Through Bronzino, this portrait became a representative of Eleonora as the economic success of Florence and its textile industry as well as Cosimo's wife. Bronzino's talent is obvious in his hand at creating marvelous textures. Bronzino's delicate hand exemplifies the elegance and refinement of Mannerist art in this portrait. The dress that Eleonora is wearing constitutes the wealth she brought with her from Spain due to the majority of her dowry being Spanish textiles. This painting also shows that Eleonora was not abiding by the Florentine sumptuary laws, or laws limiting any member of all social classes from spending too much money on extravagant garments and objects, based on the wealth that is displayed through her dress and accessories. Eleonora's beautiful and elaborate dress also shows how Spanish influence was affecting fashion. The neckline has moved upward in contrast to the garments of the early years of the century. Her bodice constricts her chest into an unnatural cylinder, which, although undoubtedly uncomfortable, presents an ideal surface for the display of the magnificent pomegranate pattern of the fabric. This specific dress was not a part of Eleonora's everyday wardrobe and was most likely chosen as a specific dress to admire her elegance.

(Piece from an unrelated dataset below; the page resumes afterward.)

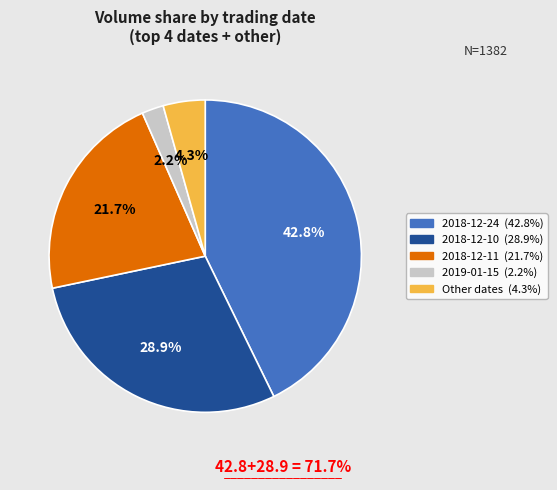

Is there any slice that represents more than half of the pie?

No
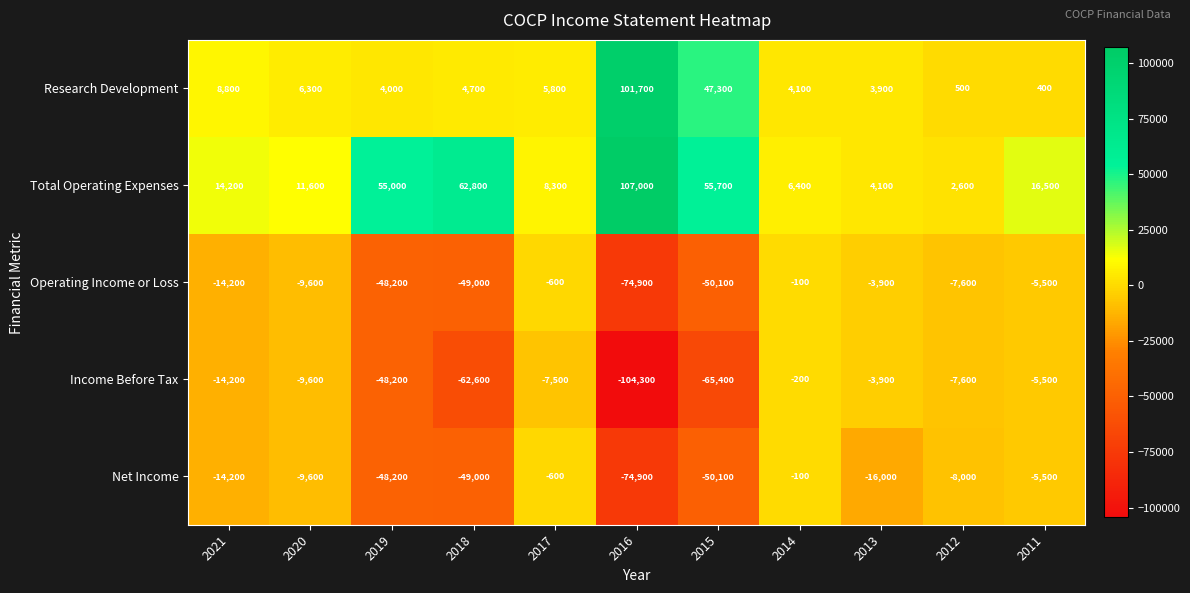

Which series has the largest total across all categories?

Total Operating Expenses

=== Academic discussion on the fabric ===
According to those who saw the dress in person, the main fabric is satin. The eyewitnesses identifying the undergown of Eleonora's dress as velvet indicates that they knew the differences between the two fabrics, satin and velvet. These eyewitnesses also identified the brocading as embroidery. The differences between these two are harder to distinguish, for embroidery is stitched onto the fabric and brocades are woven into the fabric. Because of this distinction, the fabric is most likely a form of satin that was made from one warp-faced weave and one weft-faced weave. This process can create a fabric with patterned areas that can be super glossy or lightly glossy. The pomegranate damask is then brocaded into the area of the fabric that is patterned.

In contrast, the textile industry of the sixteenth century would suggest that Eleonora's dress was manufactured domestically with silk. Due to an increase in production during this era, Cosimo became increasingly involved with this economy and revived the Florentine silk industry that had fallen before his reign. In Florence, silk became to replace the use of wools and laws came into place to ban other popular silks that were being imported. Cosimo had an attitude of protector for the guilds he ruled over, including the silk guild, and therefore would most likely direct Bronzino to paint his wife in those Florentine silks. It is likely that Eleonora herself commissioned the fabric to resemble the brocaded pomegranate pattern in gold due to this pattern being very popular in Spain. By using Florentine silk, Eleonora would be showing her support of the silk industry and their ability to create products as luxurious as those in Spain, and she would also be gaining local support for her as the new Duchess, even with her "suspicious" Spanish background.